As you complete missions you’ll be paid in credits which you can spend to upgrade your ship. You don’t get paid a lot and upgrades/repairs all cost money, so I advise you to keep some in reserve and only buy what you feel is critical to the success of your missions. Occasionally, at times you’ll get rewards for bringing back the ship undamaged or given a two for one deal on parts which can also help offset some of your costs. Upgrades consist of items such as more powerful lasers, better shielding, improved battery, etc., all of which are extremely useful and tempting to purchase, but before you do, remember you’ll also need money to repair your ship and buy extra fuel.
As I mentioned earlier, with everything that is going on with your ship, your ability to multitask is critical, and nothing will help you more than learning the keyboard shortcuts early. I must admit, I played much of my initial voyage in my hunk o’ junk with strictly the mouse, point-and-clicking my way around the ship as needed. In the beginning this was fine…need to warp to a new sector? No problem, select the screen and go. Looking for a broken-down space buoy you say? Locate it on the radar, go to the proper view station and blow it to bits. Unfortunately, your time in space is only this serene in the beginning and once things get hot and heavy you’ll thank me for the advice on hot-keys…I promise.

^^^^^^^^

• [JOB]
Reproduce the passage on ship upgrades and keyboard shortcuts word for word, in full.

• [GIVEN RECORDS]
^^^^^^^^

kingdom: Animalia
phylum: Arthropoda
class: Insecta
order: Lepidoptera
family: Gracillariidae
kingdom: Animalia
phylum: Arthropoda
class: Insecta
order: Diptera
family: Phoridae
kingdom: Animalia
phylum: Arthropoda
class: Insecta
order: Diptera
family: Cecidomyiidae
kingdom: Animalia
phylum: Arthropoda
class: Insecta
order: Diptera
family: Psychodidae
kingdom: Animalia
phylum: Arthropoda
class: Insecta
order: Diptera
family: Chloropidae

^^^^^^^^

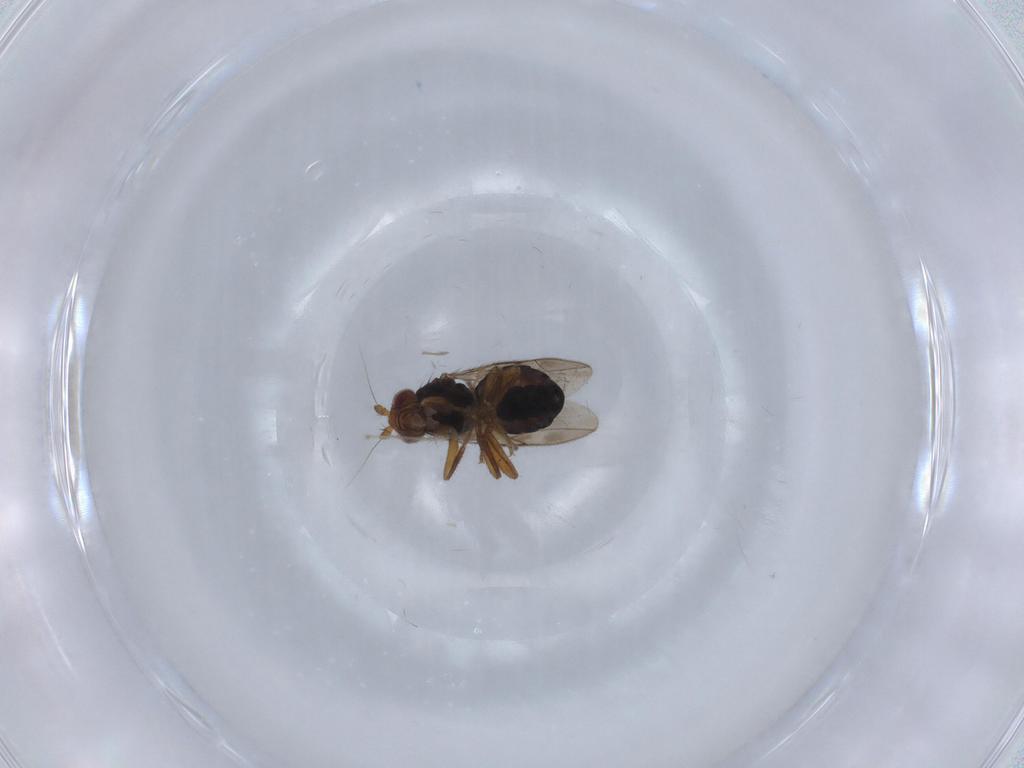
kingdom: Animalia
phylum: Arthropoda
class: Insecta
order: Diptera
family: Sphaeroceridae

^^^^^^^^

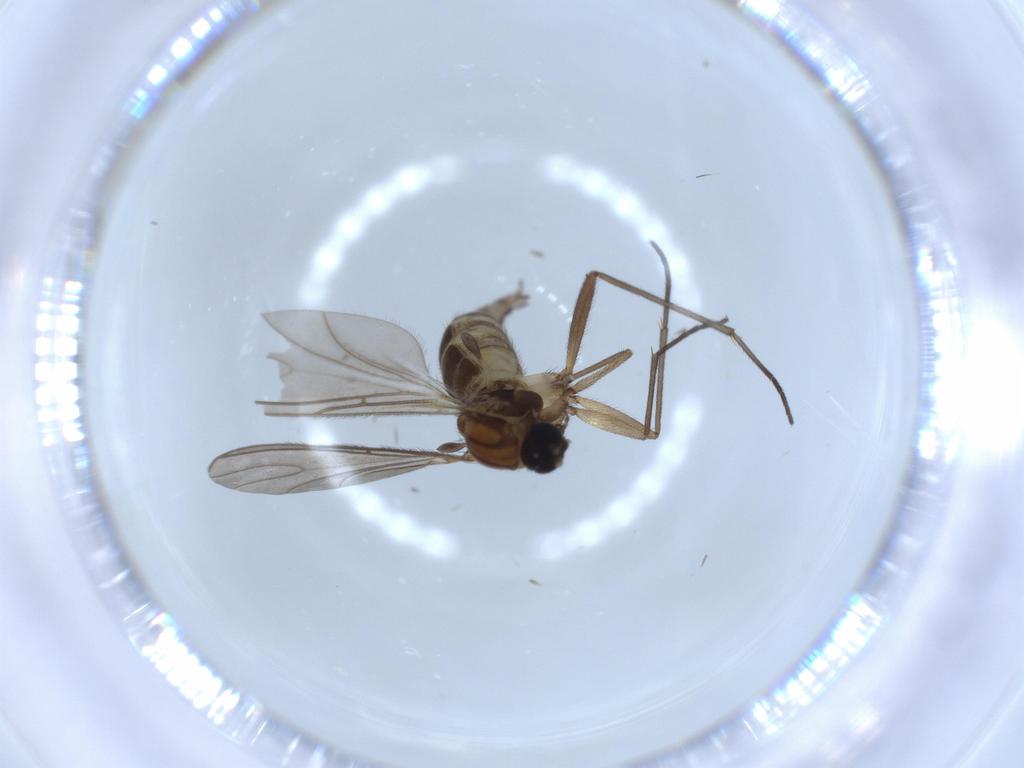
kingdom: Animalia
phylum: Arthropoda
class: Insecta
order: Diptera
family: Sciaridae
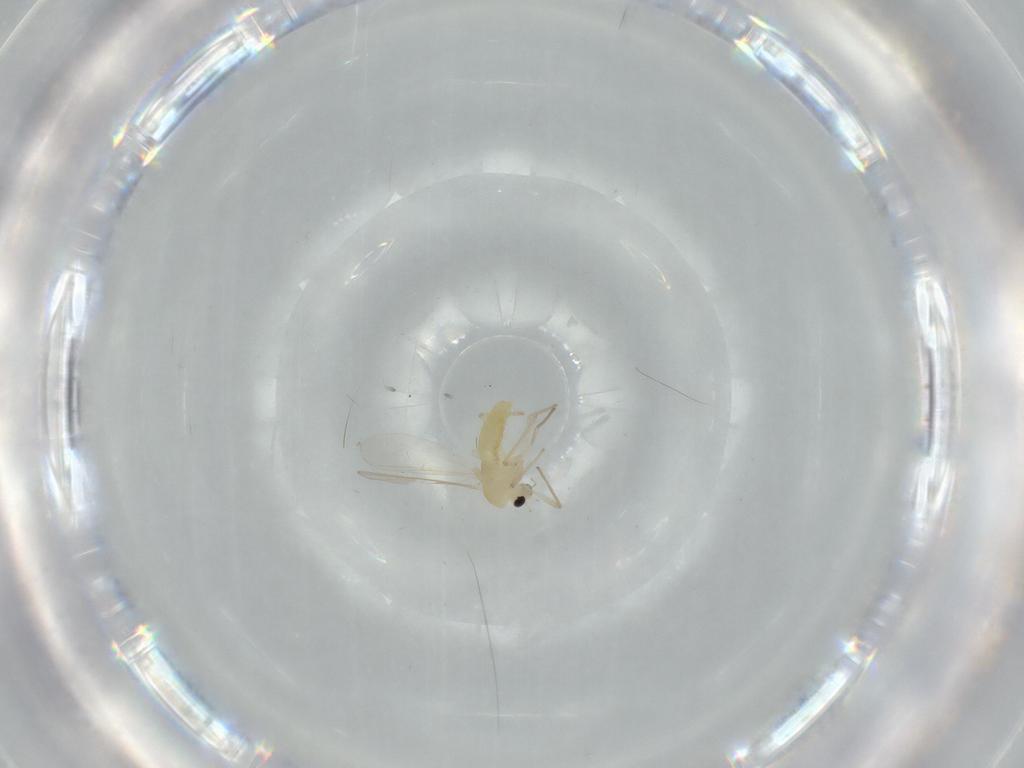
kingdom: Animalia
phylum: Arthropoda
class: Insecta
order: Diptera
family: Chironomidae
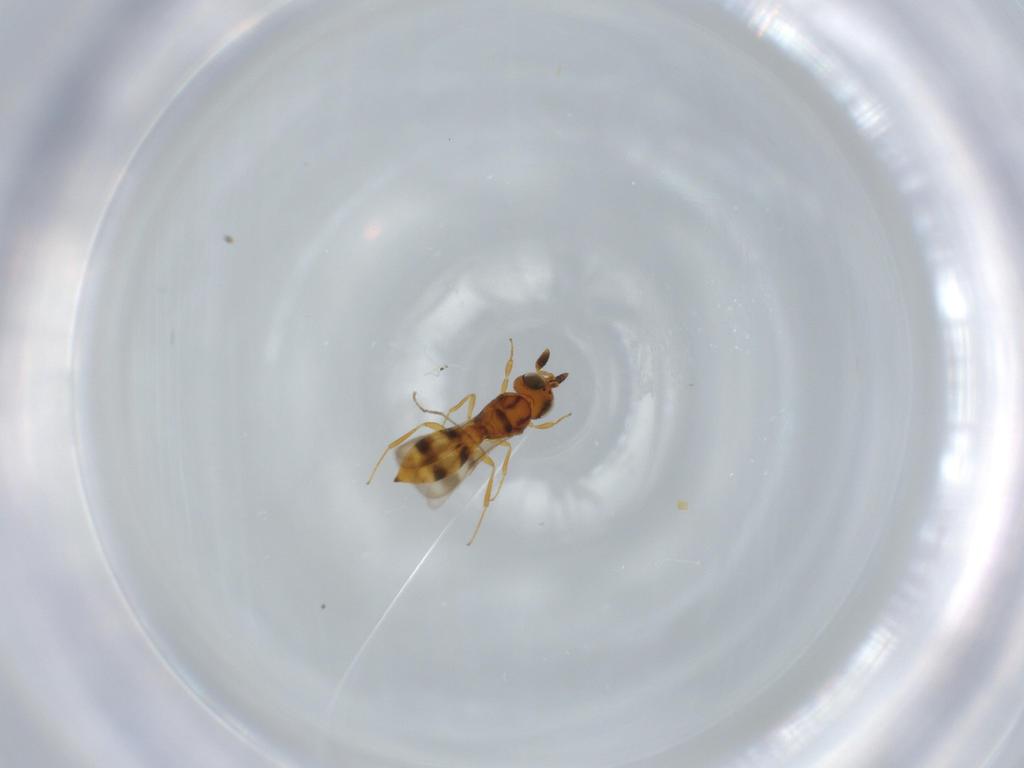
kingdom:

^^^^^^^^

• [FINISHED EXERCISE]
As you complete missions you’ll be paid in credits which you can spend to upgrade your ship. You don’t get paid a lot and upgrades/repairs all cost money, so I advise you to keep some in reserve and only buy what you feel is critical to the success of your missions. Occasionally, at times you’ll get rewards for bringing back the ship undamaged or given a two for one deal on parts which can also help offset some of your costs. Upgrades consist of items such as more powerful lasers, better shielding, improved battery, etc., all of which are extremely useful and tempting to purchase, but before you do, remember you’ll also need money to repair your ship and buy extra fuel.
As I mentioned earlier, with everything that is going on with your ship, your ability to multitask is critical, and nothing will help you more than learning the keyboard shortcuts early. I must admit, I played much of my initial voyage in my hunk o’ junk with strictly the mouse, point-and-clicking my way around the ship as needed. In the beginning this was fine…need to warp to a new sector? No problem, select the screen and go. Looking for a broken-down space buoy you say? Locate it on the radar, go to the proper view station and blow it to bits. Unfortunately, your time in space is only this serene in the beginning and once things get hot and heavy you’ll thank me for the advice on hot-keys…I promise.